Centre-ville de Seikusu / Re : Drag me to Hell [Emilia Deneville]
« le: mercredi 21 février 2018, 10:54:27 »Je pris une grande inspiration et patientai quelques secondes, le temps de trouver mes mots. Pendant ce temps, je refermai la grande armoire murale et me retournai pour faire face à mon amante. Je plongeai mon regard dans le sien, tout en m'approchant, et posai un genou au sol une fois devant elle. Je me saisis de l'une de ses mains que je serrai alors fermement entre les miennes, toujours sans la lâcher du regard.
– C'est effrayant de mourir, Desmina. Je t'avoue que cette clause est sans doute celle qui m'enchante le moins. Mais c'est tout aussi effrayant de faire face à la dure réalité de la vie sans pouvoir y faire quoi que ce soit.

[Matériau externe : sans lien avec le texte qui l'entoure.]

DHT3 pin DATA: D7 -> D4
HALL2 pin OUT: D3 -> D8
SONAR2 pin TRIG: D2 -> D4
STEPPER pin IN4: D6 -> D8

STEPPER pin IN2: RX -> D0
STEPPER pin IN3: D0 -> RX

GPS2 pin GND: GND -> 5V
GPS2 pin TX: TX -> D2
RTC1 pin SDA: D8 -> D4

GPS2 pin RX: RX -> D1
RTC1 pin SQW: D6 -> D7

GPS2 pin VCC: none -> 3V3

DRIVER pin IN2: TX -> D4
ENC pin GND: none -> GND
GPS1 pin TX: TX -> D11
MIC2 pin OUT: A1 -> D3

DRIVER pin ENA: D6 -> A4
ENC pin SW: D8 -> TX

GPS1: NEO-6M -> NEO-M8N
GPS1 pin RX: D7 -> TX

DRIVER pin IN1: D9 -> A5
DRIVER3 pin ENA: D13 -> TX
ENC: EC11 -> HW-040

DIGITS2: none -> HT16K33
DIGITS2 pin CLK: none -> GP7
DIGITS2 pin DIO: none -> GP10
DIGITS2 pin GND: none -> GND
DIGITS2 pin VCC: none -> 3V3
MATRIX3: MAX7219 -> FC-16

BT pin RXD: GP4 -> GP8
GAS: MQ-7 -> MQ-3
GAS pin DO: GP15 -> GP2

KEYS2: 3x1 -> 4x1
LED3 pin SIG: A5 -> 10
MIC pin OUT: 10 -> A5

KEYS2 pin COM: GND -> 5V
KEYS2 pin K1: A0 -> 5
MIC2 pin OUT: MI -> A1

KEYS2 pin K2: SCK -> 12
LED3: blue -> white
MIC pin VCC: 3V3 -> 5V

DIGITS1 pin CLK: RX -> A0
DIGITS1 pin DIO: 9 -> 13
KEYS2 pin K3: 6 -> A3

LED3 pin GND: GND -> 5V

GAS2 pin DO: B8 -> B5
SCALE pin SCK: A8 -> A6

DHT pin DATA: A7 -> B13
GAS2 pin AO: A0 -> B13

J'y crois pas. Personne n'avait eu droit à ce genre de morales de ma part, absolument personne. Non seulement je n'aimais pas me confier ainsi mais j'estimais également que personne n'en avait jamais valu la peine. Comme quoi les choses changent, les gens aussi. Ils font des rencontres qui bouleversent leur quotidien. Serait-ce mon tour ? Je ne le savais pas vraiment. En tout cas, la simple utilisation de ces mots alignés de telle sorte me rappela immédiatement tout ce que j'avais pu subir. Je n'étais certainement pas la personne la plus malheureuse du monde mais j'estimai au moins avoir du vécu dans le domaine. Entre mes échecs scolaires, ma vie dans la rue et le fait que mon connard d'ex ait failli me tuer au beau milieu d'un viol, je me pensais comme expérimentée en terme d'effroi et de difficulté. Quelques années plus tôt, j'aurais sans doute pleuré à la simple idée d'évoquer mon passé. Heureusement pour moi, ces épreuves m'ont en quelques sortes endurcie, et c'est notamment ce qui me permit d'encaisser la réalité que me décrivit Desmina avec tant de calme apparent. Pourtant, j'étais humaine. La démone devait être en mesure de ressentir mon hésitation ; autant que je ne me mente pas à moi-même.
– Quant à cette sorte de compétition malsaine qui pourrait me détruire, c'est la chose que je crains le moins. Tu sais, elles sont beaucoup, les pimbêches qui me jalousent et tentent de me faire les pires crasses pour prendre ma place. Ce ne sont pas des créatures infernales assoiffées de pouvoir, je suis d'accord, mais elles ont au moins le mérite de m'avoir habituée à cette ambiance nocive.
Il ne fait aucun doute que je cherchais à relativiser. J'en avais bien besoin, mieux vaut ne pas le cacher. Cependant, je devais prendre une décision. Là, ce n'était vraisemblablement pas du même acabit que choisir une tenue pour plaire à une personne particulière, ça non ! Ce choix pouvait ne rien changer à ma vie ou, au contraire, la faire basculer de façon irréversible. Je déglutis une nouvelle fois, n'ayant certainement pas l'habitude de devoir faire face à un tel dilemme. D'un côté, je voulais goûter à l'éternité en compagnie de Desmina, je voulais devenir quelque chose que je n'étais pas et qui me fascinait. De l'autre, j'avais toujours aussi peur, en particulier de la mort. J'aurais presque préféré ne pas connaître cet aspect, pour ne pas hésiter ainsi sur quelque chose que je désirais.
Une nouvelle fois, je pris une grande inspiration et soufflai longuement. Je me redressai quelque peu, prenant un appui fébrile sur les jambes de la démone pour me rehausser. Et finalement, j'osai afficher ma faiblesse pour la première fois en m'élançant et me jetant littéralement contre mon amante, cherchant du réconfort en son sein. Je la fis doucement basculer sur le lit, me posai doucement sur elle et calai ma tête entre l'une de ses épaules et son cou.
– Est-ce que tu peux me promettre... que tu feras tout ce qui est en ton pouvoir pour que j'aie une mort immédiate et quasiment indolore ?
Dit comme ça, cela aurait pu paraître morbide. Néanmoins, j'avais besoin de l'entendre pour me décider, j'avais besoin de réconfort pour faire face à la chose qui effrayait le plus les humains. Je trouvais tout de même ça ironique ; la personne avec laquelle je voulais paraître la plus forte possible était également celle qui, d'une certaine manière, venait de parvenir à me faire me révéler sous mon véritable jour.
– Mieux encore, c'est une des choses que je vais te demander de réaliser pour moi, en plus de rester avec moi quoi qu'il arrive. C'est évident, je veux être avec toi.